Comment by dec0dedab0de

3 days ago

I really don’t like overloading pipes like this. I would rather chain methods like how the django orm does it.

you could reassign every line, but it would look nicer with chained functions.

  pipeline = task(get_data, branch=True)
  pipeline = pipeline | task(step1, workers=20)
  pipeline = pipeline |  task(step2, workers=20)
  pipeline = pipeline |  task(step3, workers=20, multiprocess=True)

edit:

I would be tempted to do something like this:

  steps = [task(step1, workers=20),
           task(step2, workers=20),
           task(step3, workers=20, multiprocess=True)]
  pipeline = task(get_data, branch=True)

  for step in steps:
      pipeline =   pipeline.__or__(step)

According to the docs, | is syntactic sugar for the .pipe method.

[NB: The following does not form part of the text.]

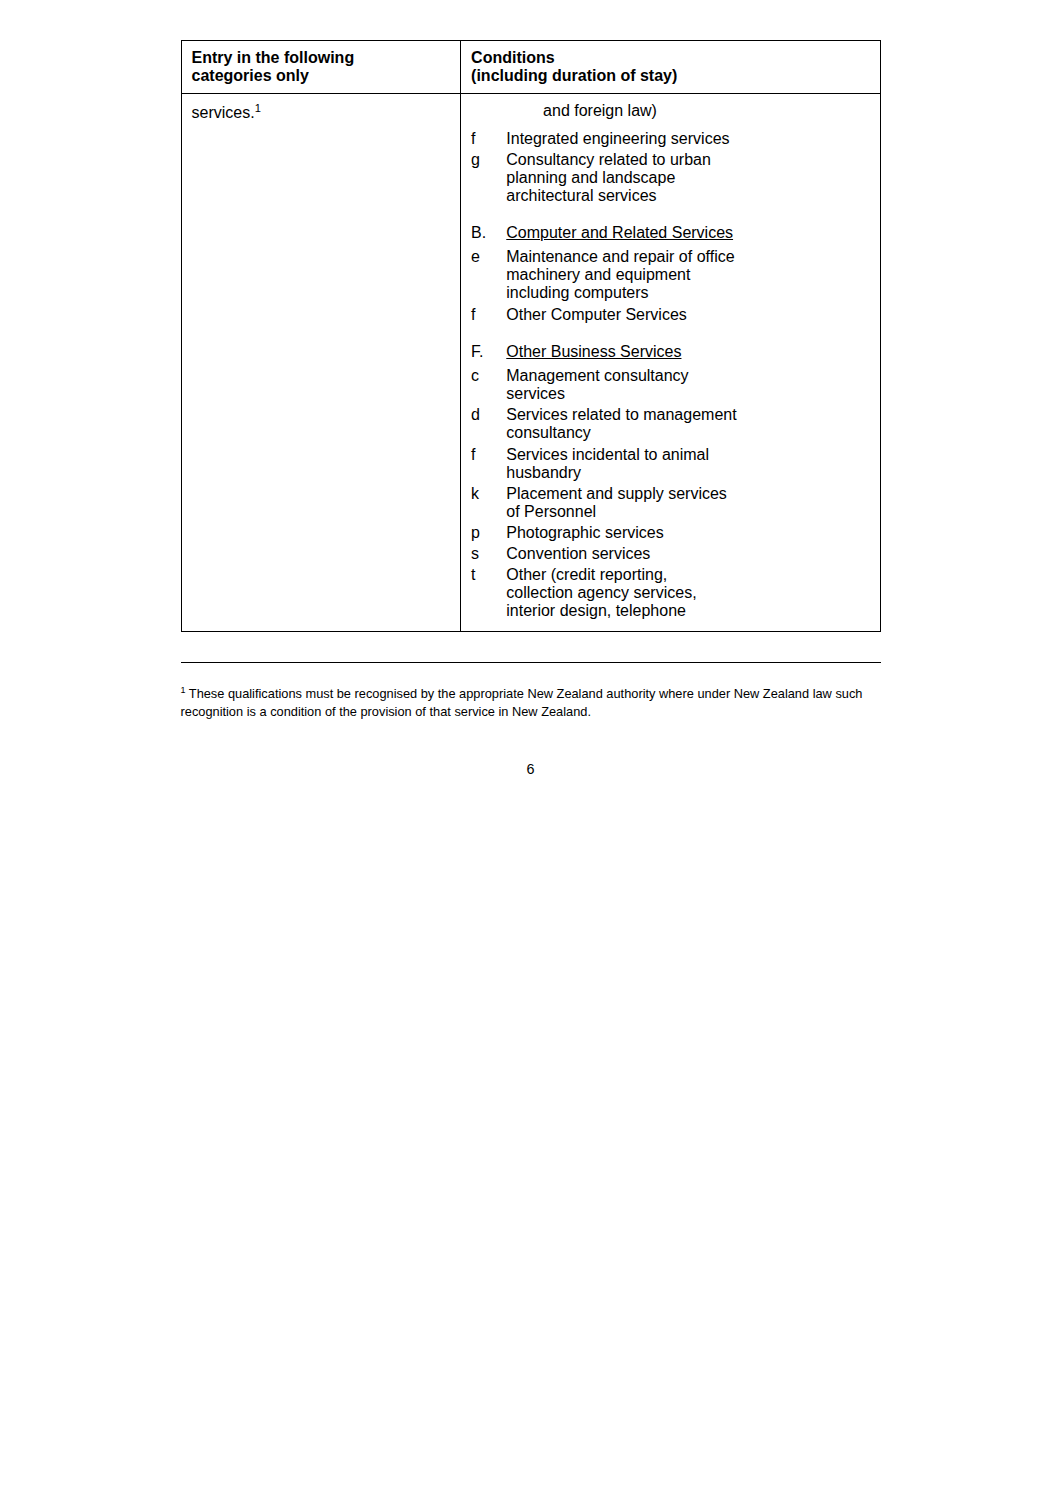| Entry in the following categories only | Conditions (including duration of stay) |
| --- | --- |
| services. 1 | and foreign law) f Integrated engineering services g Consultancy related to urban planning and landscape architectural services B. Computer and Related Services e Maintenance and repair of office machinery and equipment including computers f Other Computer Services F. Other Business Services c Management consultancy services d Services related to management consultancy f Services incidental to animal husbandry k Placement and supply services of Personnel p Photographic services s Convention services t Other (credit reporting, collection agency services, interior design, telephone |
1 These qualifications must be recognised by the appropriate New Zealand authority where under New Zealand law such recognition is a condition of the provision of that service in New Zealand.
6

  pipeline = task(get_data, branch=True).pipe(
      task(step1, workers=20)).pipe(
      task(step2, workers=20)).pipe(
      task(step3, workers=20, multiprocess=True))

That's probably the chained method approach for those with this preference.

This style looks pretty good to me:

    pipeline = task(...)
    pipeline |= task(...)

So does this style:

    steps = [task(...), task(...)]
    pipeline = functools.reduce(operator.or_, steps)

But it appears you can just change "task" to "Task" and then:

    pipeline = pyper.Pipeline([Task(...), Task(...)])